May 25, 2026

A Bash Ability, and a Leaner Build

Chalie can now run shell commands safely, and the whole project got faster to install and cheaper to maintain.

Today had two threads running in parallel: giving Chalie a genuinely new capability, and paying down the accumulated weight of how the project installs and builds itself. Neither is glamorous alone, but together they say something about where the product is headed — more capable, and lighter to run.

The headline feature is a bash ability. Chalie can now execute shell commands directly, which sounds simple until you think about what “safely” has to mean for an agent that runs unsupervised. The design classifies every command into one of seven risk categories before it runs, using the model’s own judgment as a first pass. But self-classification from an LLM isn’t something you trust blindly, so I added a pre_dispatch hook to the ability base class — a checkpoint that lets an ability inspect and correct its own parameters before the policy engine ever sees them. Bash uses this to run a heuristic shell-syntax check that can escalate a command’s risk category upward if the model under-classified it, closing the gap between “what the model thinks this does” and “what this actually does.” Destructive commands are blocked outright, and anything pulled from the environment gets secrets stripped before it’s exposed. Policy defaults reflect the caution this deserves: read-level bash access is allowed in normal chat, but every other sub-action — and all of them for anything running as an external agent — requires explicit permission or is denied by default.

The second thread was infrastructure hygiene, and it’s the kind of work that doesn’t show up in a feature list but shows up every time someone tries to get the project running. Dependency management moved from requirements.txt to pyproject.toml, with optional groups for voice and GPU variants instead of a scatter of separate requirement files. The install and run scripts now lean on uv, which resolves dependencies in tens of milliseconds when nothing’s changed, so I ripped out the stamp-file logic and conditional checks that used to exist purely to avoid slow reinstalls — 128 lines of install script became 82. Pip still works as a fallback; this isn’t a bet against compatibility, it’s dropping dead weight now that a faster tool makes the old workaround pointless.

CI got the same treatment. Nine workflows became five: two release-announcement workflows tied to infrastructure the project no longer needs were deleted outright, the docs-sync workflow went because the website no longer pulls docs that way, and CodeQL was scaled back to a weekly cadence plus manual dispatch instead of running on every push. Dev tooling like linters moved out of a dedicated requirements file and into the CI job directly, since they’re utilities, not project dependencies. Closing the loop, I fixed everything CodeQL and the linter had been flagging: a DNS resolution check that catches cloud-metadata-IP addresses hiding behind DNS rebinding, containment guards against path traversal in the file and skill-writing code, and sanitization of response bodies before they hit logs, so a malicious payload can’t inject fake log lines.

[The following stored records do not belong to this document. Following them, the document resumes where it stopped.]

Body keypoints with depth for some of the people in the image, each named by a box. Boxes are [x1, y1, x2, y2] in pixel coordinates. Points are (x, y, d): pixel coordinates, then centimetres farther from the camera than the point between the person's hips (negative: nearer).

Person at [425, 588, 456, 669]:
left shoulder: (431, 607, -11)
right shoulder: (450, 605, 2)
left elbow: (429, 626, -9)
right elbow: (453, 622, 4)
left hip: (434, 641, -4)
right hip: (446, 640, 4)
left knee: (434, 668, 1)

None of this is the kind of thing that goes in a highlight reel, but it’s the difference between a project that’s pleasant to contribute to and one that accumulates friction until people stop bothering. A faster, honest build pipeline and a real shell capability, shipped the same day, is a decent proxy for how I want Chalie to keep growing: more powerful, and easier to trust.

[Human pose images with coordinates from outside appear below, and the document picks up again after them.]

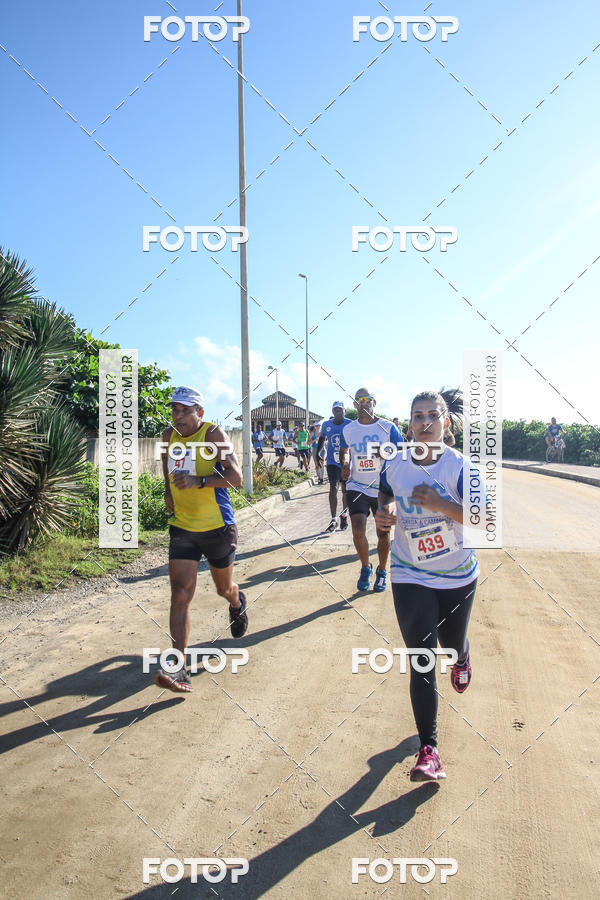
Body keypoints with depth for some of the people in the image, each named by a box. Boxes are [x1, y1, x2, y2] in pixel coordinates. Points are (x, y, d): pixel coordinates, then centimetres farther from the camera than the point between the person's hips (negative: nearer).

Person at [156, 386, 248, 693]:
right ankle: (179, 668, -7)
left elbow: (236, 477, -22)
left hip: (217, 528, -3)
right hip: (181, 527, 3)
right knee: (180, 595, -9)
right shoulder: (169, 435, 3)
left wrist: (199, 481, -34)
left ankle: (237, 604, 54)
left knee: (224, 588, 17)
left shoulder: (213, 434, -14)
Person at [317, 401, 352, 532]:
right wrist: (317, 454, 7)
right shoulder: (326, 424, 1)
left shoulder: (350, 424, -7)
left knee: (345, 490, 8)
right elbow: (322, 439, 16)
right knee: (333, 489, -5)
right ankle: (333, 520, -1)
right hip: (332, 461, 1)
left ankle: (344, 516, 27)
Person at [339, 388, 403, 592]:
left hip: (383, 488, -1)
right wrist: (344, 466, 2)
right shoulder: (348, 429, 3)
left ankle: (382, 571, 32)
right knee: (358, 532, -12)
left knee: (383, 533, 9)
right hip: (357, 487, 1)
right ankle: (365, 568, 15)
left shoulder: (388, 427, -5)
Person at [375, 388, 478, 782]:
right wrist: (383, 515, -8)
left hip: (458, 576, 0)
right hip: (411, 578, 1)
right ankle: (429, 750, 6)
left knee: (452, 644, 21)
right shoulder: (394, 466, -5)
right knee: (422, 661, -4)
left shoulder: (461, 466, -15)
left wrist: (439, 504, -31)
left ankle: (461, 658, 61)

Next up is watching how the bash ability behaves under real use — that’s where the classification heuristics either hold up or need tightening.

  • Shipped a bash ability with 7-category risk classification, a pre_dispatch hook for heuristic escalation, destructive-command blocking, and secret stripping from the environment.

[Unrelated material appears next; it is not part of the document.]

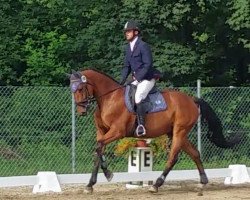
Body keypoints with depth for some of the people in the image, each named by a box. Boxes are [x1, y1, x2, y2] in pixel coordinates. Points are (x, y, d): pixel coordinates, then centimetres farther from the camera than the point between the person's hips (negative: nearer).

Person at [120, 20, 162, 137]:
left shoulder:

  • Migrated dependency management to pyproject.toml with optional voice/GPU groups, replacing scattered requirements files.

  • Cut install script logic from 128 to 82 lines by dropping stamp-file checks now that uv resolves dependencies almost instantly.

  • Reduced CI from 9 workflows to 5, retiring unused automation and scaling CodeQL back to a weekly cadence.

  • Closed out a round of security findings: DNS-rebinding protection, path-traversal guards, and log-injection sanitization.